First use of a full-flow staged combustion engine on an actual vehicle (not just a test stand). Making good progress…
(Incidentally, they seemed to have set off quite the brush fire. Hopefully they can contain that soon.)
Fantastic!
Now that the livestream is over, I can link to the right spot.
This is better, though: an engine cam view. Those are some beautiful mach diamonds.
Also:
The rocket literally was put together by a water tower company. I have a feeling this is a first for them.
200 meter hop coming in a week or two. Hopefully daytime. SpaceX launches have gotten too routine lately–I miss the Grasshopper days! And while I don’t hope that they blow one up, I do hope they’re pushing hard enough that a kaboom is a real possibility. And I will enjoy watching if it does happen. The occasional reminder that space is hard is always a good thing.
How to catch a pallet with three million bucks falling from the sky
Well, not quite, but a fairing half is worth about $3M, and that’s a video of it landing gently on a net in the middle of the ocean. Pretty neat.
They seem to be getting the hang of the fairing landings, so I wonder if they’ll build another net boat. I think they’re still fishing the other half out of the water, but it had to be nicer without the immersion.
As for the launch, this was another AMOS mission, which you may remember from before as the one that exploded during ground testing. This one did not explode, but it was such a high-energy launch that they expended the first stage. Still, it was the third use of the booster, so it still had a decent life. I recall speculating earlier if they’d occasionally take older boosters and use them in expendable mode instead of continuing to refurbish them. It seems that may be the case.
In other SpaceX news, the attempt at a 200m hover and translation test for Starhopper is scheduled tentatively for tomorrow at 2100 UTC, or 4pm Central time. It should be a pretty good show!
Also, Musk’s presentation of the next rev of the Starship/Superheavy design, which was scheduled for August 24, has been postponed until after the next milestone for Starship, which will be a suborbital flight of one of the first two Starships with three Raptor engines. Apparently (and amazingly) this could happen as soon as mid-September. Musk says both new full-sized prototypes will be ready for initial flight tests in a month or so.
I find the speed of development of these things to be almost unbelievable. These rockets have all been under construction for less than a year. Apparently, progress on the two full-sized prototypes is going so fast that the Starhoppers may be obsolete by next month.

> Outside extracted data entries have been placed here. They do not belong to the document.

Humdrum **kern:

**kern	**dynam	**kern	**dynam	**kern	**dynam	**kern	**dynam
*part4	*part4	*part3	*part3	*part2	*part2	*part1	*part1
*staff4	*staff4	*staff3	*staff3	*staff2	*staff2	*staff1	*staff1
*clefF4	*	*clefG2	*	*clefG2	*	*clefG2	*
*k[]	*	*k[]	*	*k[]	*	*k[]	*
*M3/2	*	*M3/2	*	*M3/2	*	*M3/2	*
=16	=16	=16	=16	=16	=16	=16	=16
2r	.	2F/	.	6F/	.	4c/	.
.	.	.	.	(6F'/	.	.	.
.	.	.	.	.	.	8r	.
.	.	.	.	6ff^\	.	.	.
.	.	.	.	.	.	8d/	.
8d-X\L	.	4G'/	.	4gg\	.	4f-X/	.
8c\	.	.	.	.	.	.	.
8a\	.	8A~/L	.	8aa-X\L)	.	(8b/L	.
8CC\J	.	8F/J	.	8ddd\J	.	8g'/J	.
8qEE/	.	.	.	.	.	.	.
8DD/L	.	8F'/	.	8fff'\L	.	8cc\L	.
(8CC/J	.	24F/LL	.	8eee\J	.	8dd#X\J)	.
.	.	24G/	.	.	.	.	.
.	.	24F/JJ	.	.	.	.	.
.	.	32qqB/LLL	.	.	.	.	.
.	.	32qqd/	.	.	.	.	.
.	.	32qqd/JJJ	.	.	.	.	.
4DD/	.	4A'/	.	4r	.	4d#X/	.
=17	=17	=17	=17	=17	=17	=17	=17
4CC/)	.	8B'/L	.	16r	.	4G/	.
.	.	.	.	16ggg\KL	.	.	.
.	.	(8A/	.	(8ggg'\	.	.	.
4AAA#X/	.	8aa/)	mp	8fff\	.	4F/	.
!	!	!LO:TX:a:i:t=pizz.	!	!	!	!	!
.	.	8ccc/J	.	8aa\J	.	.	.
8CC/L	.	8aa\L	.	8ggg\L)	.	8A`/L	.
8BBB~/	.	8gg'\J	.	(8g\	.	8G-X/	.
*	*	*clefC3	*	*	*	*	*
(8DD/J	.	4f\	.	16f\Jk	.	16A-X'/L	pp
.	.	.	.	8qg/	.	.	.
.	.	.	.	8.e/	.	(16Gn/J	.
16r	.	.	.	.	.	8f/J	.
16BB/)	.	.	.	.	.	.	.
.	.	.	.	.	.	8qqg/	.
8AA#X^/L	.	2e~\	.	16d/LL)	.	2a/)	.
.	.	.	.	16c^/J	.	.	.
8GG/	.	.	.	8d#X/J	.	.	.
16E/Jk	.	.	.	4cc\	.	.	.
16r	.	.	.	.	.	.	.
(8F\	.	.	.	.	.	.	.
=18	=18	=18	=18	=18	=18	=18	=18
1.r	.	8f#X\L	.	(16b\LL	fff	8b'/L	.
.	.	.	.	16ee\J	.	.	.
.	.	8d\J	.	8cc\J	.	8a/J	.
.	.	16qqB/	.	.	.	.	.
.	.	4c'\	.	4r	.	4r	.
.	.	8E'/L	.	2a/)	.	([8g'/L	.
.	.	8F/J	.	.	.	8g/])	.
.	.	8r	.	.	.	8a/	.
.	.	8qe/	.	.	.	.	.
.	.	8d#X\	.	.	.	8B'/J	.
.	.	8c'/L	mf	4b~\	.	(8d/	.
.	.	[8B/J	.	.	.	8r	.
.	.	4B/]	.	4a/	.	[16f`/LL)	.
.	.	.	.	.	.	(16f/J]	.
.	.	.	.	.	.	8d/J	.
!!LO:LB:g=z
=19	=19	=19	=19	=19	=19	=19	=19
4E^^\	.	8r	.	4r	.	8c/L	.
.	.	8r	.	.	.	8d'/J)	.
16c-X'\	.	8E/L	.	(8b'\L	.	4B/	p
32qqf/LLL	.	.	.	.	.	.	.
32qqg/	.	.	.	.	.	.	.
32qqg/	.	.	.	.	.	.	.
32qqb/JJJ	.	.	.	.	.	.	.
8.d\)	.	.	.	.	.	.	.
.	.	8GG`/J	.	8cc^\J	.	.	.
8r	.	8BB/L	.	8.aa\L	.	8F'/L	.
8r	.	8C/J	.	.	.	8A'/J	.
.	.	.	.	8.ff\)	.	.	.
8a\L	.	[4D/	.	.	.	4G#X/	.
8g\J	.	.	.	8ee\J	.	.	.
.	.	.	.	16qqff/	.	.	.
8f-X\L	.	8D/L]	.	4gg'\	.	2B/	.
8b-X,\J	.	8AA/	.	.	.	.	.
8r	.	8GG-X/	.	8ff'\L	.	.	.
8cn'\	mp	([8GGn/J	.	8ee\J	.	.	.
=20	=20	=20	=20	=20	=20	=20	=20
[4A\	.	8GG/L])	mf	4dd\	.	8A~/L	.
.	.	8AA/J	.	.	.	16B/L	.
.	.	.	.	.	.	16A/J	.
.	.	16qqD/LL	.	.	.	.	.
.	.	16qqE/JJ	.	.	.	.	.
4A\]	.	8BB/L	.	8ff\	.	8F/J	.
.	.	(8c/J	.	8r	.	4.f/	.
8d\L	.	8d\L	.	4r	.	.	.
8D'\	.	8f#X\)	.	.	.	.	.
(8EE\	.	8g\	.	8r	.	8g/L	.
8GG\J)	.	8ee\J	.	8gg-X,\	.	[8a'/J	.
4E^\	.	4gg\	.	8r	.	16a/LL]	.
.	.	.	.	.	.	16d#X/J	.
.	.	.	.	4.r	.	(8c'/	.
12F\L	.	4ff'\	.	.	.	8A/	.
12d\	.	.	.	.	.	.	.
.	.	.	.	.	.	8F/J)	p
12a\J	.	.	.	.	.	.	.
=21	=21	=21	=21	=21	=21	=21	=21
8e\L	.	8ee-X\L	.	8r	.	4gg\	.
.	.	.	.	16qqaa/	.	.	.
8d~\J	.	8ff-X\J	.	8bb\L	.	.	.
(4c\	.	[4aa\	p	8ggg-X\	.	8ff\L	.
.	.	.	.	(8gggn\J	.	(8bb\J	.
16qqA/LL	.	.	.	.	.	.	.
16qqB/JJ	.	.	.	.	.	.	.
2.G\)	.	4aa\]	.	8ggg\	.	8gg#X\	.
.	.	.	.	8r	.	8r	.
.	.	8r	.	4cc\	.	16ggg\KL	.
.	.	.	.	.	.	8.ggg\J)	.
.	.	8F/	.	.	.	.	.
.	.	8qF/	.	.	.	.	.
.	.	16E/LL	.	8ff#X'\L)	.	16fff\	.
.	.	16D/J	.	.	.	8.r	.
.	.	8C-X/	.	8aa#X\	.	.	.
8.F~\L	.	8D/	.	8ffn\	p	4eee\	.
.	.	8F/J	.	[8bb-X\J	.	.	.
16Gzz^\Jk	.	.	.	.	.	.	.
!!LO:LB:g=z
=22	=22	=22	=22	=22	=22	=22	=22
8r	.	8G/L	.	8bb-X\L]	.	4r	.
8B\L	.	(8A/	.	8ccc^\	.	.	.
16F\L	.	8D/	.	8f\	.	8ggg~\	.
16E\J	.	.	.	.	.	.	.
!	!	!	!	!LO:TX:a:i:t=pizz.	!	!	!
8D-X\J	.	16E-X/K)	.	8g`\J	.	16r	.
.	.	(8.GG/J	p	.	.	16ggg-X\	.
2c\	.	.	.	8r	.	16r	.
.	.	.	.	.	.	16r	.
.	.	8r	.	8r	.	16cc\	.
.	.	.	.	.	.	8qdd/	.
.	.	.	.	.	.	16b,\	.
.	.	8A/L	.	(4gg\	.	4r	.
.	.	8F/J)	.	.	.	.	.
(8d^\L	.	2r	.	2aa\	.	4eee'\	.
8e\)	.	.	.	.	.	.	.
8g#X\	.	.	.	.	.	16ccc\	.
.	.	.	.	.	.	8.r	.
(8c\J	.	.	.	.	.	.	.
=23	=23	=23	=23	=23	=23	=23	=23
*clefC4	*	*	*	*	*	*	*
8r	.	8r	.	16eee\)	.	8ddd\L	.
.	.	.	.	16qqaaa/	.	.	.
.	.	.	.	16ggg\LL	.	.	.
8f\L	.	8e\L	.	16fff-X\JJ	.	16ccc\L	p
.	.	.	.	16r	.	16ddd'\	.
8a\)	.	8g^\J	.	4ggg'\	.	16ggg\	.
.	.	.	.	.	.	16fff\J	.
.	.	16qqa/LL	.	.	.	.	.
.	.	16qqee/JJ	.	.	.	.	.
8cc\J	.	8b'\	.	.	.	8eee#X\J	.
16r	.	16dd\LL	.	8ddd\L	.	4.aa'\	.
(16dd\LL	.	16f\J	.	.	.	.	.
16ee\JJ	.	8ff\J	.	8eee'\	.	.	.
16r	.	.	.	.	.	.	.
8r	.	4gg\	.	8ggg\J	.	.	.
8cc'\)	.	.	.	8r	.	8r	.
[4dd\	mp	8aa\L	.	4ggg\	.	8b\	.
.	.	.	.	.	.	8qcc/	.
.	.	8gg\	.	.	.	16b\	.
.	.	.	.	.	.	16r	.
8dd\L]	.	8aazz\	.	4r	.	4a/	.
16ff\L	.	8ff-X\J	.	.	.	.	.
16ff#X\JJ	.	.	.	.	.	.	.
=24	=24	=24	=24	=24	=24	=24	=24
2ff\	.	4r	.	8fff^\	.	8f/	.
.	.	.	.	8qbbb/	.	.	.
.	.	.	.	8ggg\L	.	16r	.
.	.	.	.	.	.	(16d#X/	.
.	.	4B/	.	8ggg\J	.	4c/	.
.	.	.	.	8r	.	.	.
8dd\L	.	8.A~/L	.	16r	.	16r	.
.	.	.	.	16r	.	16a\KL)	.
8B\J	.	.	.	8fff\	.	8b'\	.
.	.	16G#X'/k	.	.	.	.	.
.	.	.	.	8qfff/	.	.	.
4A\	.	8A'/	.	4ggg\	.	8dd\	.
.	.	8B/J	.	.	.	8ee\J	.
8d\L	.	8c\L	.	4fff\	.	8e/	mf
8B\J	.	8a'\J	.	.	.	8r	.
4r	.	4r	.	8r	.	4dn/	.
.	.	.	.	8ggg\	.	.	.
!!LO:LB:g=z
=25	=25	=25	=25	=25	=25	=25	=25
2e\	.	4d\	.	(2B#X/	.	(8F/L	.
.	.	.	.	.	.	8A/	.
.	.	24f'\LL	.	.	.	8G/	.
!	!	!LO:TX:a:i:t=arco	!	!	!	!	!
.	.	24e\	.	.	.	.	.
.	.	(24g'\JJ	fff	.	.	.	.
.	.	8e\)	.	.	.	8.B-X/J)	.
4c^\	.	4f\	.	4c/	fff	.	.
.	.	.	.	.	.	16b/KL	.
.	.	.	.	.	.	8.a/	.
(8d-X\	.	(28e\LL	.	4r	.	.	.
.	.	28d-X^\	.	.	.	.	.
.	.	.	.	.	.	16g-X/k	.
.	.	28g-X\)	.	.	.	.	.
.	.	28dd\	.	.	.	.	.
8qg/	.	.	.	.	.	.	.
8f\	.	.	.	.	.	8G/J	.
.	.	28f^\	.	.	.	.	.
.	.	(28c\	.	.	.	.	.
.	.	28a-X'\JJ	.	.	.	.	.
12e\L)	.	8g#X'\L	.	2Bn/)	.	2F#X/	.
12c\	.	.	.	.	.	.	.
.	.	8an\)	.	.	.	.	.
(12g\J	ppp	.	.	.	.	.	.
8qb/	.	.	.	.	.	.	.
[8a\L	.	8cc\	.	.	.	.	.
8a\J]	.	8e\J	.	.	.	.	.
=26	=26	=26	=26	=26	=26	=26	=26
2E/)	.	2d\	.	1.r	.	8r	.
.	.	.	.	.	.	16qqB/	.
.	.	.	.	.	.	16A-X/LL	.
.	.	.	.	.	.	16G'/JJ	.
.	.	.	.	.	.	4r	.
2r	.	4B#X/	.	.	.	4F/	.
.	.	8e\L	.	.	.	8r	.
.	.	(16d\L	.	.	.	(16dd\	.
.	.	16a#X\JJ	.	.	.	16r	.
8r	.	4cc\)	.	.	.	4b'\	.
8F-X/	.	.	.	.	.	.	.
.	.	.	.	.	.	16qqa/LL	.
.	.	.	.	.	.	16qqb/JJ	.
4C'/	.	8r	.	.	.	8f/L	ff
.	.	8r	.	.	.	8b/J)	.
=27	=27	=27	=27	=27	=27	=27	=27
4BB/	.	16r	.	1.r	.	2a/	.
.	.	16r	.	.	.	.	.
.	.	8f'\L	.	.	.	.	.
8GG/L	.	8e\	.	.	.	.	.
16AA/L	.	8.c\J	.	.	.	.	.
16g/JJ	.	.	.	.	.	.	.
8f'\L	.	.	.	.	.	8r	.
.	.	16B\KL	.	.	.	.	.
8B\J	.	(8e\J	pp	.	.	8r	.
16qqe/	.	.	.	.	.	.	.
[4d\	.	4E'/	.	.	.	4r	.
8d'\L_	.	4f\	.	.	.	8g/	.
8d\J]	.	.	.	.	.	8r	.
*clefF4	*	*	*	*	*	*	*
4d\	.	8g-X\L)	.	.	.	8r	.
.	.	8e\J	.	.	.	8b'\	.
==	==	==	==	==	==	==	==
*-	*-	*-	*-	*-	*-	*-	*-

Musk is still holding to his claim that he believes Starship will be capable of Single-Stage-To-Orbit, without its booster. Again, that’s hard to believe, but if it’s true, it’s yet another vehicle configuration that could be very useful, and for anyone else just that would have been an amazing accomplishment that would revolutionize space travel. But for Musk it’s apparently just an interesting side benefit.
Assuming Starship flies, this will be Kelly Johnson-Skunkworks level development speed the likes of which we haven’t seen since the 1960’s. Tell NASA to build a giant 100 passenger reusable spaceship, and it would take them longer than this just to do the preliminary feasibility and decide which centers get the jobs if they ever built the thing. Then they’d offer a 10 year plan and cost it at $100 billion or something. Then it would struggle along without funding for a few years, then get cut by the next administration.